Start of DATA RECORDS

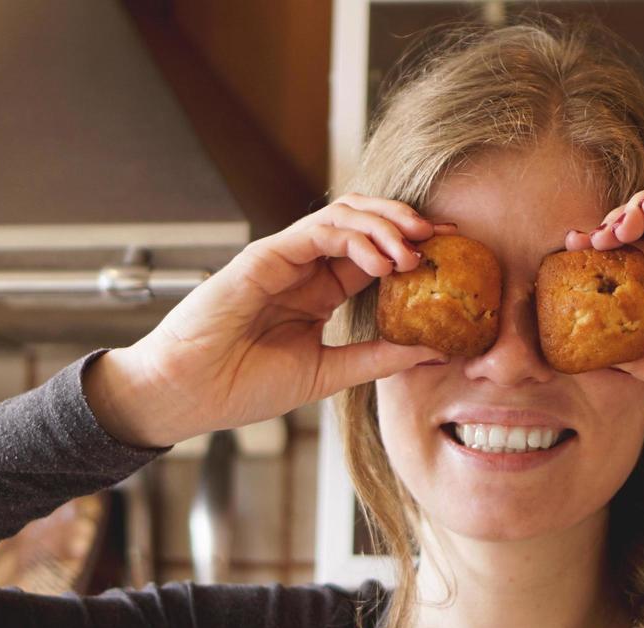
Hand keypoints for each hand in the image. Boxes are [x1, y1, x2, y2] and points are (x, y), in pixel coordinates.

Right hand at [114, 195, 455, 443]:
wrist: (189, 395)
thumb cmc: (244, 387)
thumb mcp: (329, 373)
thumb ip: (379, 358)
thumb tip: (436, 350)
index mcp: (319, 294)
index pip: (375, 257)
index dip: (415, 250)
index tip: (454, 257)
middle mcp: (304, 269)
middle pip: (364, 225)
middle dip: (408, 224)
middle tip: (445, 238)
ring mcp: (284, 258)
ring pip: (345, 217)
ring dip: (387, 225)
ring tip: (417, 248)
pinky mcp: (264, 256)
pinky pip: (318, 231)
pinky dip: (356, 237)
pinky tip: (382, 260)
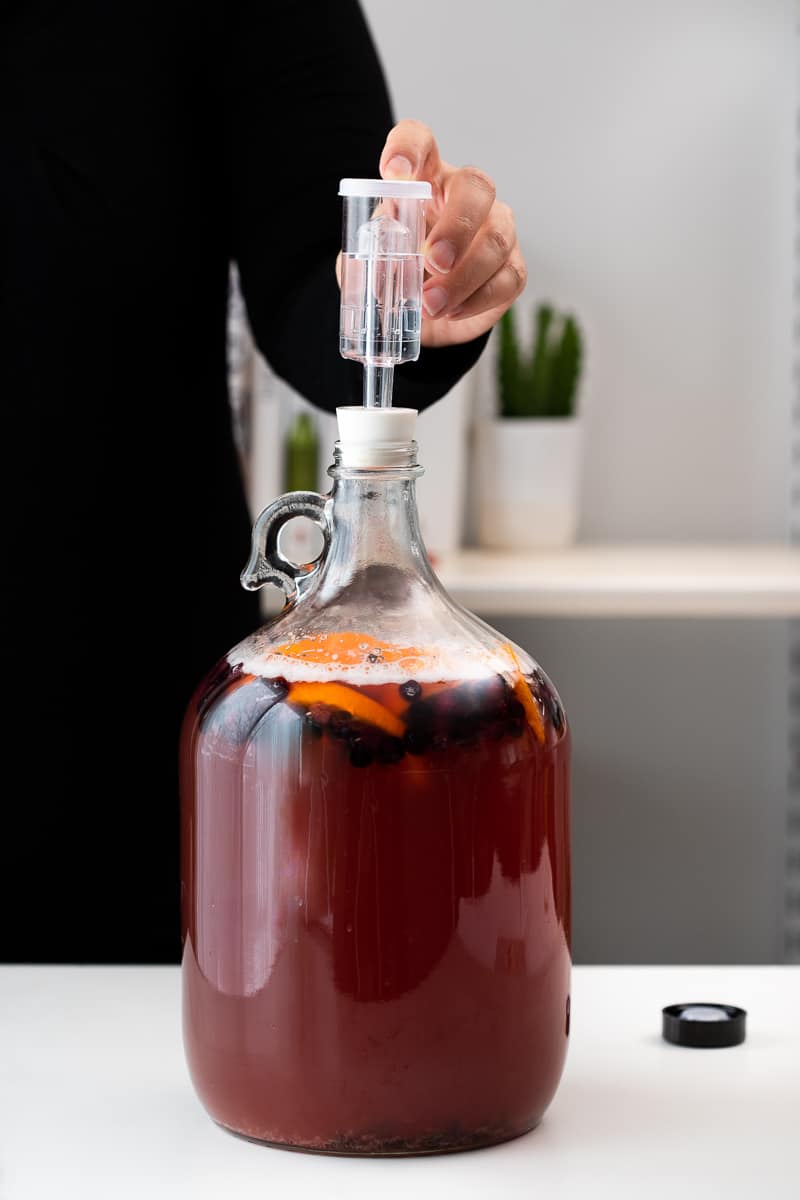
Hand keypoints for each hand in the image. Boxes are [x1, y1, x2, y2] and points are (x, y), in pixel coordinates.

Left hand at [380, 120, 526, 348]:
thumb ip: (373, 255)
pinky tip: (451, 312)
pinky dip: (477, 299)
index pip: (420, 142)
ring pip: (497, 238)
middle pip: (476, 187)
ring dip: (465, 275)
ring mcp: (495, 230)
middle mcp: (464, 197)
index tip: (392, 172)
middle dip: (456, 225)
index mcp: (425, 180)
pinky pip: (508, 278)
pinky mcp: (510, 269)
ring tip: (432, 304)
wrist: (420, 318)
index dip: (408, 148)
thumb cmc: (397, 274)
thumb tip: (378, 262)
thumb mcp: (373, 261)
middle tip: (433, 260)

End of DATA RECORDS

PROBLEM DETAILS> List every line above containing the word "ring".

OUTPUT BELOW>
ring mcp: (284, 258)
ring pip: (345, 217)
ring dip: (387, 225)
ring tip: (417, 248)
ring pip: (497, 238)
ring dip: (465, 275)
ring mcp: (495, 230)
ring tip: (432, 304)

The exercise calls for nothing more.